Litton’s account of ‘Uranus’ benefits, not for the first time, from terrifically defined orchestral playing. The brilliance of Holst’s scoring is readily apparent. The climax (4:04) is brazen and its successor (5:00) even more so. Boult’s recording is admirable but it can’t compete with the sonic splendour of the BIS. Furthermore, though his performance is good his steadier pace means that the interpretation sounds sober by the side of Litton. The amazingly inventive ‘Neptune’ really benefits from the BIS engineering – and from the expertly controlled playing of the Bergen orchestra.

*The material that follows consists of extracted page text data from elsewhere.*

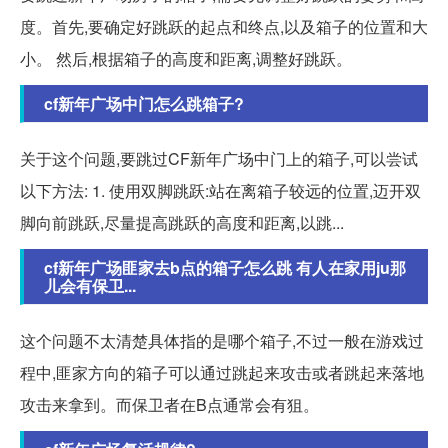
度。首先,要确定好跳跃的起点和终点,以及箱子的位置和大
小。 然后,根据箱子的高度和距离,调整好跳跃。
cf新年广场中门怎么跳箱子?
关于这个问题,要跳过CF新年广场中门上的箱子,可以尝试
以下方法: 1. 使用双脚跳跃:站在离箱子较远的位置,迈开双
脚向前跳跃,尽量提高跳跃的高度和距离,以跳...
cf新年广场匪家去b点的箱子怎么跳 有人在家用ju那
儿会有保卫...
这个问题不太清楚具体指的是哪个箱子,不过一般在游戏过
程中,匪家方向的箱子可以通过跳起来攻击或者跳起来落地
攻击来拿到。而保卫者在B点通常会有狙。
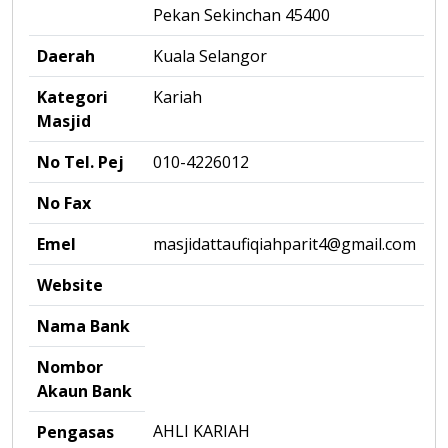
Pekan Sekinchan 45400
Daerah
Kuala Selangor
Kategori
Kariah
Masjid
No Tel. Pej
010-4226012
No Fax
Emel
masjidattaufiqiahparit4@gmail.com
Website
Nama Bank
Nombor
Akaun Bank
AHLI KARIAH
Pengasas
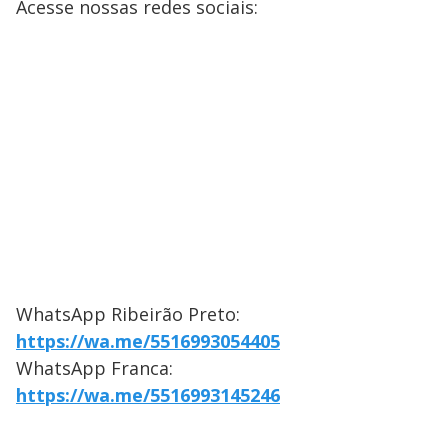
Acesse nossas redes sociais:
WhatsApp Ribeirão Preto:
https://wa.me/5516993054405
WhatsApp Franca:
https://wa.me/5516993145246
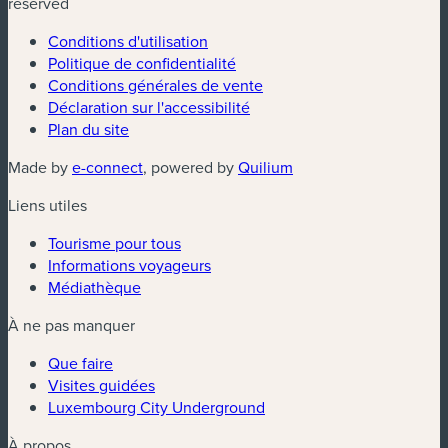
reserved
Conditions d'utilisation
Politique de confidentialité
Conditions générales de vente
Déclaration sur l'accessibilité
Plan du site
(nouvelle fenêtre)
(nouvelle fenêtre)
Made by
e-connect
, powered by
Quilium
Liens utiles
Tourisme pour tous
Informations voyageurs
Médiathèque
À ne pas manquer
Que faire
Visites guidées
Luxembourg City Underground
À propos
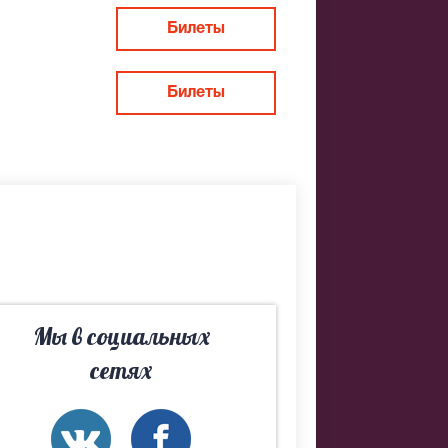
Билеты
Билеты
Если не
дберем Вам
Мы в социальных
сетях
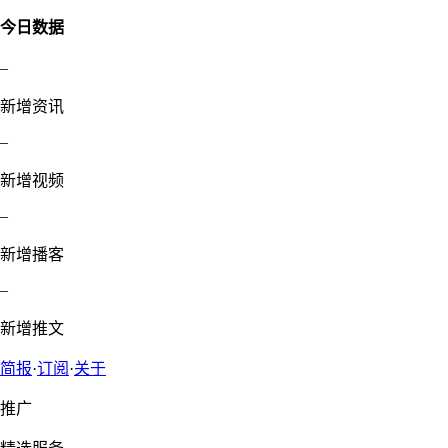
今日数据
–
新增资讯
–
新增视频
–
新增播客
–
新增推文
简报
·
订阅
·
关于
推广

We hear marvellous shimmering detail and the playing is wonderfully light and subtle. When the distant female voices enter (4:08) the sound is ideally otherworldly. The ending is marvellously achieved: the voices fade beyond our ken. If you strain to hear them then they are finally lost in the ether at 7:22. I can’t readily recall hearing the receding voices better managed on disc. Boult is not quite as measured in his pacing. The ladies’ voices (from around 3:00) are very successfully recorded. They fade from earshot rather more quickly than is the case on the BIS disc. Steinberg’s is a good performance per se but here the relative closeness of his recorded sound rather works against him. Everything is a bit too close and ‘present’; as a result, the ethereal magic of the Litton account is missing. His voices, though good, as not as successfully managed as on the BIS disc and they fade fairly quickly.

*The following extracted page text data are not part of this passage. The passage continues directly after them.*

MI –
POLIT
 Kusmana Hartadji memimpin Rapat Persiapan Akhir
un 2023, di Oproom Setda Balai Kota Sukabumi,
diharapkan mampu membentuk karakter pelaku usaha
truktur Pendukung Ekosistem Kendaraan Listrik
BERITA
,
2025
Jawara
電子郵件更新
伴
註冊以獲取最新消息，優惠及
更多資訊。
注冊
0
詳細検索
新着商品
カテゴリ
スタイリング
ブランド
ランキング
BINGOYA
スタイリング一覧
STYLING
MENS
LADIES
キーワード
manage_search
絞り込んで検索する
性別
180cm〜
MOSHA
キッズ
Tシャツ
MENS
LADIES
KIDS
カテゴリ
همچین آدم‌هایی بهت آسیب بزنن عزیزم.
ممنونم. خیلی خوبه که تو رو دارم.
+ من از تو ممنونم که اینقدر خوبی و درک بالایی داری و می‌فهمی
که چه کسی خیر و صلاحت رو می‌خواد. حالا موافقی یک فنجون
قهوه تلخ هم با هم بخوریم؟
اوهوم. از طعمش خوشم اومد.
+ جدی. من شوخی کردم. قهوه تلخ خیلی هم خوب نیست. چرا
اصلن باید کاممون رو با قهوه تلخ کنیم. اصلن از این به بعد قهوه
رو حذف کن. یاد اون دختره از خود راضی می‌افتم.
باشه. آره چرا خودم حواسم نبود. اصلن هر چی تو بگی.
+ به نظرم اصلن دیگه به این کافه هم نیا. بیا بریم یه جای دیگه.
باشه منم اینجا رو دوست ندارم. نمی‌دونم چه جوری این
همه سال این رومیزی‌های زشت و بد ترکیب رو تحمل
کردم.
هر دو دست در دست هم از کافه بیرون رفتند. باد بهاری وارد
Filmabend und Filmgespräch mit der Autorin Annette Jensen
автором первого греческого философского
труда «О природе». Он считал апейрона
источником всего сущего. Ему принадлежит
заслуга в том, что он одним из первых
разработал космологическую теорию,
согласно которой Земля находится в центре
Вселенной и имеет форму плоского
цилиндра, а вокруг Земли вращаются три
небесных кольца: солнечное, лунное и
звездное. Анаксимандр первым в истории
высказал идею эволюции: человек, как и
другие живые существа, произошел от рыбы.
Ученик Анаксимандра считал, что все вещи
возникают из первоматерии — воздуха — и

So, to complement his excellent ‘Enigma’ Andrew Litton offers a terrific account of The Planets. There are one or two small interpretative question marks but these are as nothing in the overall picture. The Bergen Philharmonic’s playing is superb and thanks to BIS engineering we can hear it to maximum advantage. I listened to this disc as a stereo SACD and was seriously impressed: goodness knows how good a result you’ll achieve if you’re set up for surround sound! Philip Borg-Wheeler’s notes are very good but I think he’s not quite right in saying that the second complete performance of The Planets (after Boult’s 1918 premiere). was given in Birmingham by Appleby Matthews in October 1920. He’ll be referring to a performance by the then recently formed City of Birmingham Orchestra. That was a daring choice for an orchestra that first came together only a few weeks earlier but I think I’m right in saying that on that occasion they omitted ‘Uranus’ and Neptune’. In his notes for the Boult recording Michael Kennedy asserts that the second complete performance was given by Albert Coates in November 1920.
Andrew Litton’s recording of The Planets now deserves to be counted among the primary recommendations for the work and his ‘Enigma’ is a fine achievement too.